Musical accompaniment: Ain’t No Tellin’ by Mississippi John Hurt

 

 

I recently talked to an old friend who told me she has a new job where the pace is slower. Her job has always required her to rush around and keep up with people and support their various projects. I asked her how she liked a slower pace. Was she bored?

“Oh no, I love it,” she told me. “It’s nice to take your time.”

These pictures from turn of the century Mississippi seem to be from another world where everyone took their time.

Here’s the Purviance Bros. Auto Shop in 1900 on W. Peace Street in Canton.

Mississippi Digital Library

A rare titled photograph from 1901, “Memory Fills The Pews.” Have you ever seen a church with a chandelier?

Mississippi Digital Library

The Old Methodist Church, pictured in 1913. It’s not clear if this church is the same as the 1901 interior directly above it.  It looks old even in 1913.

Mississippi Digital Library

The last three photographs are portraits of unnamed subjects taken by Martha Matsy Wynn Richards in 1918.

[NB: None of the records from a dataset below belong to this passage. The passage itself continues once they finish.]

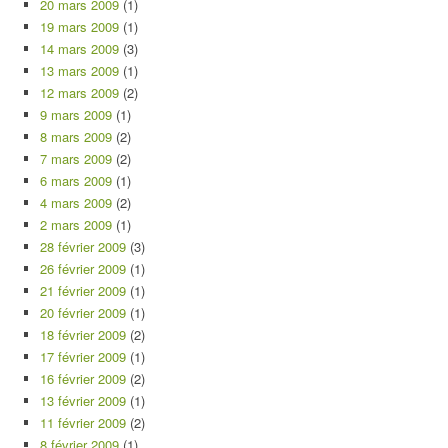
20 mars 2009
(1)
19 mars 2009
(1)
14 mars 2009
(3)
13 mars 2009
(1)
12 mars 2009
(2)
9 mars 2009
(1)
8 mars 2009
(2)
7 mars 2009
(2)
6 mars 2009
(1)
4 mars 2009
(2)
2 mars 2009
(1)
28 février 2009
(3)
26 février 2009
(1)
21 février 2009
(1)
20 février 2009
(1)
18 février 2009
(2)
17 février 2009
(1)
16 février 2009
(2)
13 février 2009
(1)
11 février 2009
(2)
8 février 2009
(1)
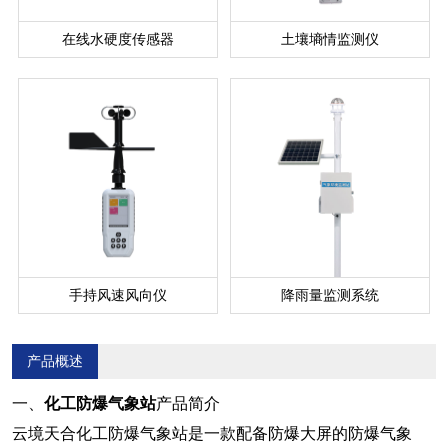
在线水硬度传感器
土壤墒情监测仪
手持风速风向仪
降雨量监测系统
产品概述
一、
化工防爆气象站
产品简介
云境天合
化工防爆气象站
是一款配备防爆大屏的防爆气象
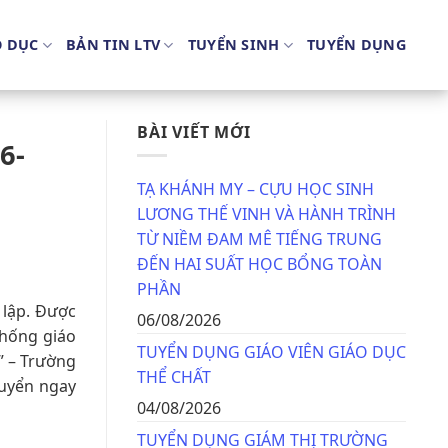
O DỤC
BẢN TIN LTV
TUYỂN SINH
TUYỂN DỤNG
BÀI VIẾT MỚI
6-
TẠ KHÁNH MY – CỰU HỌC SINH
LƯƠNG THẾ VINH VÀ HÀNH TRÌNH
TỪ NIỀM ĐAM MÊ TIẾNG TRUNG
ĐẾN HAI SUẤT HỌC BỔNG TOÀN
PHẦN
 lập. Được
06/08/2026
thống giáo
TUYỂN DỤNG GIÁO VIÊN GIÁO DỤC
” – Trường
THỂ CHẤT
uyển ngay
04/08/2026
TUYỂN DỤNG GIÁM THỊ TRƯỜNG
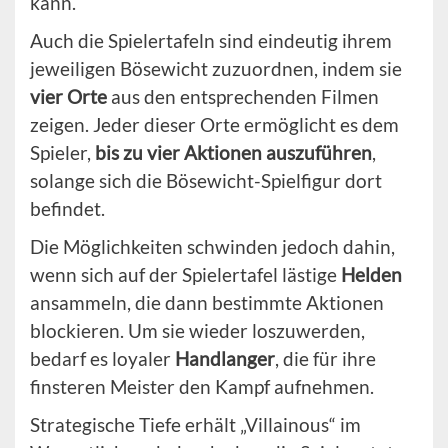
kann.
Auch die Spielertafeln sind eindeutig ihrem
jeweiligen Bösewicht zuzuordnen, indem sie
vier Orte
aus den entsprechenden Filmen
zeigen. Jeder dieser Orte ermöglicht es dem
Spieler,
bis zu vier Aktionen auszuführen
,
solange sich die Bösewicht-Spielfigur dort
befindet.
Die Möglichkeiten schwinden jedoch dahin,
wenn sich auf der Spielertafel lästige
Helden
ansammeln, die dann bestimmte Aktionen
blockieren. Um sie wieder loszuwerden,
bedarf es loyaler
Handlanger
, die für ihre
finsteren Meister den Kampf aufnehmen.
Strategische Tiefe erhält „Villainous“ im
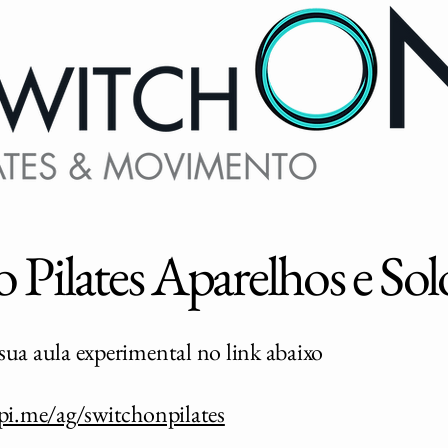
 Pilates Aparelhos e So
sua aula experimental no link abaixo
fpi.me/ag/switchonpilates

Mississippi Digital Library 

An older man with a white beard.  I have trouble with the expression on his face. It’s not a smile exactly…maybe watchful? He reminded me very much of another man with a long white beard whose picture we once examined. They give me the same feeling. I wouldn’t ever feel comfortable with either of them.

Mississippi Digital Library

Older man with glasses, smoking a pipe.

Mississippi Digital Library

 

This feeling of time slowed down like molasses can be very appealing!